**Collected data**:
****
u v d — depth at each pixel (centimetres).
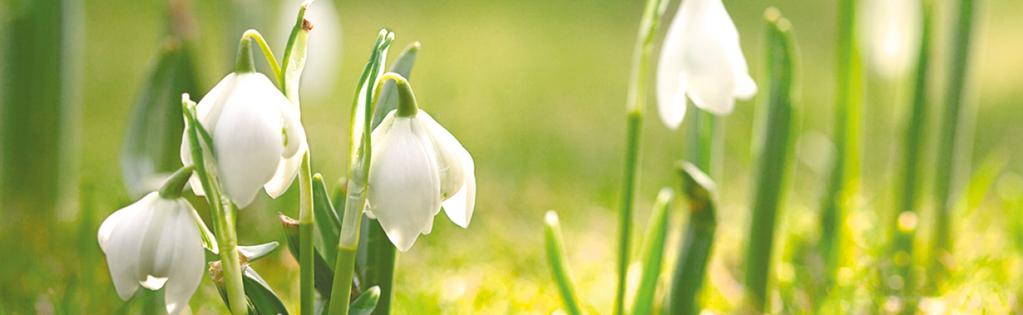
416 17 223
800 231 77
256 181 46
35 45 74
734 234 86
****
**Problem description**:
Transcribe all records verbatim, no pictures.

**The completed task**:
u v d — depth at each pixel (centimetres).
416 17 223
800 231 77
256 181 46
35 45 74
734 234 86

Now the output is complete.